Op 26 november 2014 luisterde ik naar een lezing van Christa Anbeek, maakte  aantekeningen en werkte het verder uit:

Christa Anbeek is geboren in 1961. Ze is Remonstrants theologe, schrijfster en bijzonder hoogleraar bij het Remonstrants Seminarie en ze is universitair hoofddocent Existentiële en Levensbeschouwelijke Reflectievaardigheden aan de Universiteit voor Humanistiek.

De lezing gaat over kwetsbaarheid en vergankelijkheid. Hoe denken we over onze toekomst? Hoe geven we zin aan het verglijden van de tijd en de eindigheid van ons bestaan?

De dood is de rode draad in het leven van Christa en over die ervaringen heeft ze boeken geschreven. Als predikante houdt ze zich bezig met geloven en religie, is ze geïnteresseerd in filosofie en vindt ze dat elk mens en elk leven uniek is. In haar werk gaat het om het onderlinge gesprek en ook nu vindt ze het belangrijk dat de luisteraars gelegenheid krijgen om vragen te stellen.
Kwetsbaarheid en vergankelijkheid. In dit verband verwijst ze naar de filosofen Martin Heidegger (1889-1976) en Hannah Arendt (1906-1975), geliefden en vrienden van elkaar. Daar waar Heidegger spreekt over zelfbewustzijn, over het aanvaarden van onze dood die eens komt en de noodzaak te leven in het bewustzijn van de dood (‘Sein-zum-Tode’), bedacht Arendt de term geboortelijkheid/nataliteit, namelijk dat wij als mensen ons leven kunnen veranderen en steeds weer opnieuw kunnen beginnen.

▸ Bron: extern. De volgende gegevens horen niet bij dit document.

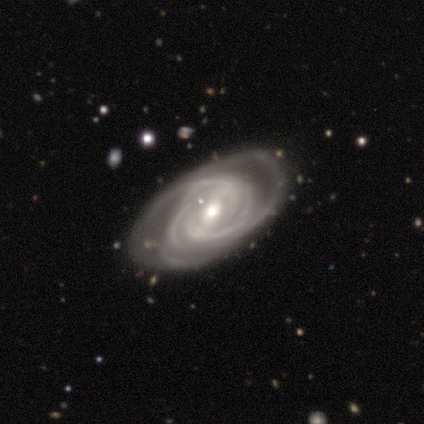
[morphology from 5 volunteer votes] Overall: featured or disk (100%). Edge-on disk: no (100%). Bar: weak (60%; strong 40%). Spiral arms: yes (100%). Spiral arm count: more than 4 (40%; 2 20%). Spiral winding: tight (60%; medium 20%). Bulge size: moderate (60%; large 20%). Merging: none (60%; minor disturbance 20%).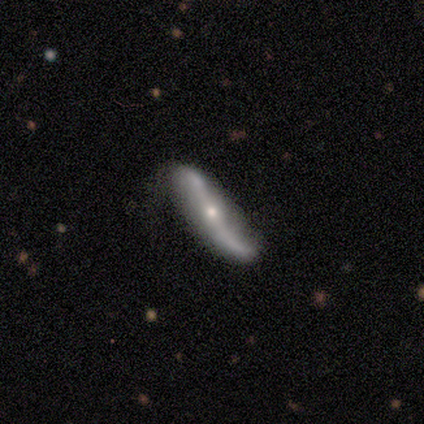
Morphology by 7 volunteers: This is clearly a featured or disk galaxy (86%). It is clearly not viewed edge-on (83%). Bar: clearly no (80%). Spiral arm pattern: clearly yes (100%). Spiral arm count: clearly 2 (100%). Spiral winding: clearly loose (100%). Central bulge: clearly small (100%). Merging: possibly none (57%).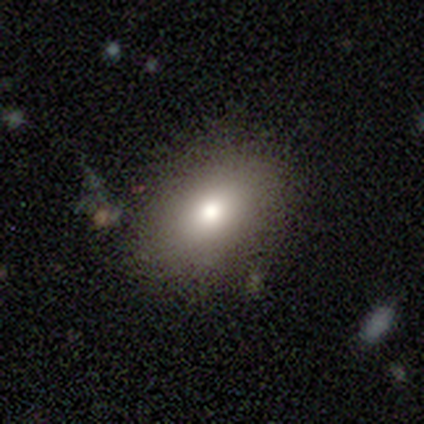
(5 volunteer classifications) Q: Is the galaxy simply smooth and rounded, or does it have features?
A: smooth — 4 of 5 (80%).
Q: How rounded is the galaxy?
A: in between — 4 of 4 (100%).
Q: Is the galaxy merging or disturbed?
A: none — 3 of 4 (75%).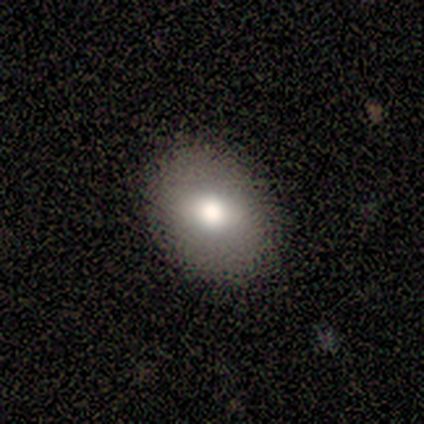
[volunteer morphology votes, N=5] Overall: smooth (60%; featured or disk 20%). How rounded: round (100%). Merging: none (100%).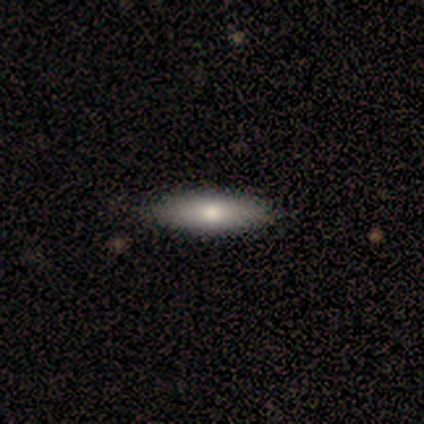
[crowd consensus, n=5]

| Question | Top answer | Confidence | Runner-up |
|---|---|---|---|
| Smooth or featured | smooth | 80% | featured or disk (20%) |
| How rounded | cigar-shaped | 75% | in between (25%) |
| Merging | none | 100% | — |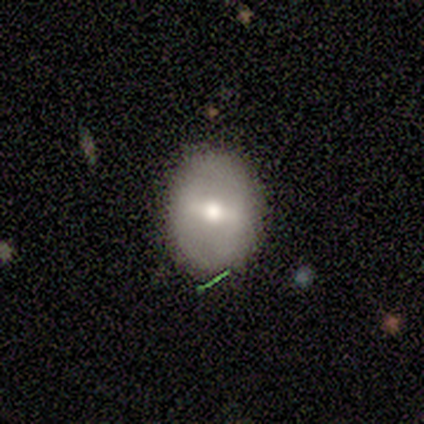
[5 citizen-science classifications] smooth_or_featured: smooth (p=1.00)
how_rounded: in between (p=0.60) [alt: round p=0.40]
merging: none (p=0.80) [alt: minor disturbance p=0.20]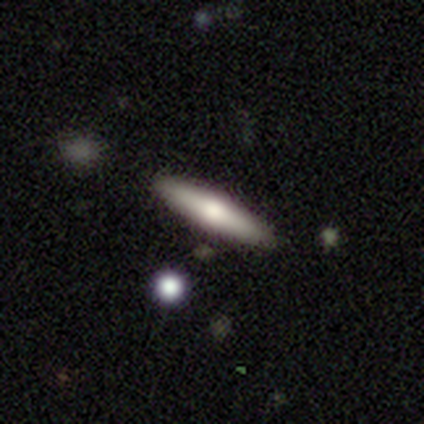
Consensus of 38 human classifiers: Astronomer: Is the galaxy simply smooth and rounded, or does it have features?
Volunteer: smooth — 58% (runner-up: featured or disk, 37%).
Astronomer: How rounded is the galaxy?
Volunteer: cigar-shaped — 100%.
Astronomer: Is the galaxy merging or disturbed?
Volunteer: none — 94%.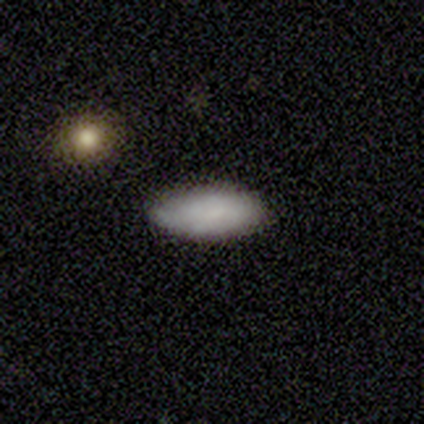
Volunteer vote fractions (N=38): This appears to be a smooth galaxy with no disk features (92%) that is in between round and cigar-shaped (94%). Merging: none (86%).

Tegenwoordig leven we erop los alsof het leven oneindig is, alsof de dood niet bestaat. Onze sterfelijkheid is niet iets waar we het graag over hebben maar als je de dood in de ogen kijkt  zie je hoe kostbaar het leven is. Wees je bewust van elke keuze die je maakt en ga zorgvuldig om met elk moment. Wij worden geboren en we sterven maar niet de dood is het meest bijzondere moment, het gaat om het geboren worden. Elke geboorte is uniek: deze mens die geboren wordt is er nooit eerder geweest en zal er ook nooit meer zijn.

Alhoewel wij allen een uniek leven leiden, lijken we veel op elkaar. We moeten daarom elkaar leren kennen. De kunst van het leven is om met woorden en daden steeds opnieuw geboren te worden, niet in je eentje maar in contact met de ander, in het verschijnen aan elkaar, het samen bezig zijn, daar gebeurt iets wezenlijks. Het intermenselijk contact maakt ons wie we zijn.

Het gaat om de verschillende levenswijsheden die ieder vergaart door eigen ervaringen, door schade en schande wijzer geworden. Soms maakt een mens weliswaar veel mee maar leert er niet van. Wijsheid komt niet vanzelf, het vraagt om bewustwording van alle ervaringen en wat zij in je leven teweeg hebben gebracht.
Bijvoorbeeld kwetsbaarheid. Sta stil bij het durven voelen waar je niet alles onder controle had, daar waar je niet wist wat te doen, waar je dromen niet uitkwamen, waar je te maken kreeg met ziekte, dood en verlies.
Een bewuste houding: durf te kijken naar het breekbare, het kwetsbare, het mysterie, het wonderlijke wat zich voordoet.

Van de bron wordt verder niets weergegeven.